Mercoledì, 4 Agosto 2021
Lavoro

"Dimezzare i sussidi di disoccupazione", la proposta del ministro olandese in piena crisi Covid

L'idea del titolare dell'Economia Wopke Hoekstra, balzato agli onori delle cronache italiane per essersi opposto con forza agli aiuti Ue ai Paesi più colpiti dalla prima ondata della pandemia. Il 17 marzo i Paesi bassi al voto. E le posizioni frugali sembrano premiare

Il ministro dell'Economia olandese Wopke Hoekstra (a sinistra) con il premier Mark Rutte

In Italia è balzato agli onori delle cronache quando, con il Paese colpito duramente dalla prima ondata di Covid-19, si oppose con decisione alla proposta di destinare aiuti Ue straordinari a Roma. E anzi invitò la Commissione europea a indagare sulle casse dello Stato italiano "per capire i motivi per cui non ha abbastanza spazi di bilancio per rispondere all'impatto economico della crisi". Parole che il premier portoghese Antonio Costa definì ripugnanti. E' passato quasi un anno esatto da allora, e nonostante la crisi sanitaria abbia alla fine varcato anche i confini dell'Olanda, il ministro dell'Economia Wopke Hoekstra non ha perso il suo smalto "frugale". E in piena campagna elettorale ha proposto una drastica riduzione dei sussidi di disoccupazione. Attirandosi feroci critiche.

La proposta "indecente"

Hoekstra, che è il leader dl Cda, il secondo partito olandese stando ai sondaggi e il principale alleato della coalizione che ha retto il governo di Mark Rutte in questi anni, ha spiegato che il suo piano prevede la riduzione del periodo di copertura degli assegni di disoccupazioni: non più sussidi fino a 2 anni dalla perdita del lavoro, ma limite massimo di 1 anno. La misura, secondo i calcoli del ministro uscente, porterebbe risparmi annuali alle casse pari a circa 600 milioni di euro. 

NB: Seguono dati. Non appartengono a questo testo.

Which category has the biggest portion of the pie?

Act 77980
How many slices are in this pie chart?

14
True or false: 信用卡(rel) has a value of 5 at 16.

La proposta, come da attese, ha acceso il dibattito, visto che le urne per il rinnovo del Parlamento e del governo si apriranno il prossimo 17 marzo. A sinistra, i laburisti hanno bollato il piano come "totalmente indecente" e critiche simili sono arrivate da socialisti e verdi. Anche il leader del principale partito di destra Geert Wilders ha attaccato la proposta, e gli altri due alleati del governo Rutte (D66 e il partito cristiano Cu) hanno preso le distanze, definendo il piano non appropriato in questa fase.

Sempre più disoccupati

Del resto, il numero di persone rimaste senza lavoro nel Paese sta lievitando a causa della crisi: secondo le previsioni della Commissione Ue, nel 2021 il tasso di disoccupazione dovrebbe essere del 6,4% contro il 3,4% del 2019. E anche nel 2022 il livello resterà alto. In più, le parole di Hoekstra arrivano dopo mesi di polemiche per lo scandalo degli assegni famigliari tolti ingiustamente dallo Stato olandese a migliaia di famiglie a basso reddito, spesso immigrate. 

Il leader del secondo partito liberale (e liberista) però si difende dalle accuse, sottolineando che la sua proposta è sì di diminuire il periodo di copertura della disoccupazione, ma al contempo di aumentare la generosità degli assegni per i primi 6 mesi, portandoli al 90% (2 mesi) e all'80% (per 4 mesi) del salario percepito prima di perdere il lavoro rispetto al 70% attuale. "Hanno fatto lo stesso in Svezia e Danimarca", ha aggiunto Hoekstra citando tra l'altro altri due Paesi del blocco dei frugali europei. 

Frugali premiati dai sondaggi

All'interno della coalizione di governo, l'unico a non aver ancora commentato il piano è stato il premier Rutte. Il quale, nonostante il cedimento sul Recovery fund e lo scandalo degli assegni famigliari che lo ha portato a rassegnare le dimissioni (nella pratica virtuali), sembra volare verso la riconferma. I sondaggi danno il suo partito, il Vvd, nettamente in testa. Seguito a distanza dal Cda di Hoekstra e dal Pvv di Wilders. Un'analisi della banca olandese Ing sui programmi elettorali dei partiti dell'attuale governo Rutte ha messo in luce una posizione meno frugale rispetto a quella tenuta prima del Covid: più spese (soprattutto in istruzione, mobilità, difesa e sicurezza), ma anche più tasse su patrimoni e profitti (che a dirla tutta sono oggi a livelli da paradiso fiscale). Di contro, Ing prevede anche dei tagli settoriali, e la voce di bilancio più colpita, almeno stando ai programmi, sarà proprio quella sulla sicurezza sociale. Essere frugali, dunque, sembra pagare. Almeno in Olanda.